*** Information supplied ***
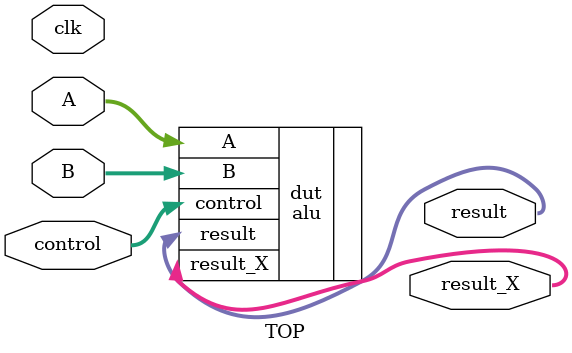
<source format=sv>
module TOP(
  input logic clk,
  input logic [15:0] A,
  input logic [15:0] B,
  input logic [3:0] control,
  output logic [15:0] result,
  output logic [15:0] result_X
);

alu dut(
	.A(A),
	.B(B),
	.control(control),
	.result(result),
	.result_X(result_X)
);

always @(negedge clk) begin : proc_assertions
	if (control == 3'b000)
		assert (result == (A + B));
	if (control == 3'b001)
		assert (result == (A - B));
	if (control == 3'b010)
		assert (result == (A & B));
	if (control == 3'b011)
		assert (result == ( ~A));
	if (control == 3'b100)
		assert (result == (A | B));
	if (control == 3'b101)
		assert (result == (A ^ B));
	if (control == 3'b110)
		assert (result == (A << B[3:0]));
	if (control == 3'b111)
		assert (result == (A >> B[3:0]));
end

endmodule

</source>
*** End of Information supplied ***
**Exercise directions**
Copy out all the entries exactly. Images stay out of the copy.

**Answer section**
<source format=sv>
module TOP(
  input logic clk,
  input logic [15:0] A,
  input logic [15:0] B,
  input logic [3:0] control,
  output logic [15:0] result,
  output logic [15:0] result_X
);

alu dut(
	.A(A),
	.B(B),
	.control(control),
	.result(result),
	.result_X(result_X)
);

always @(negedge clk) begin : proc_assertions
	if (control == 3'b000)
		assert (result == (A + B));
	if (control == 3'b001)
		assert (result == (A - B));
	if (control == 3'b010)
		assert (result == (A & B));
	if (control == 3'b011)
		assert (result == ( ~A));
	if (control == 3'b100)
		assert (result == (A | B));
	if (control == 3'b101)
		assert (result == (A ^ B));
	if (control == 3'b110)
		assert (result == (A << B[3:0]));
	if (control == 3'b111)
		assert (result == (A >> B[3:0]));
end

endmodule

</source>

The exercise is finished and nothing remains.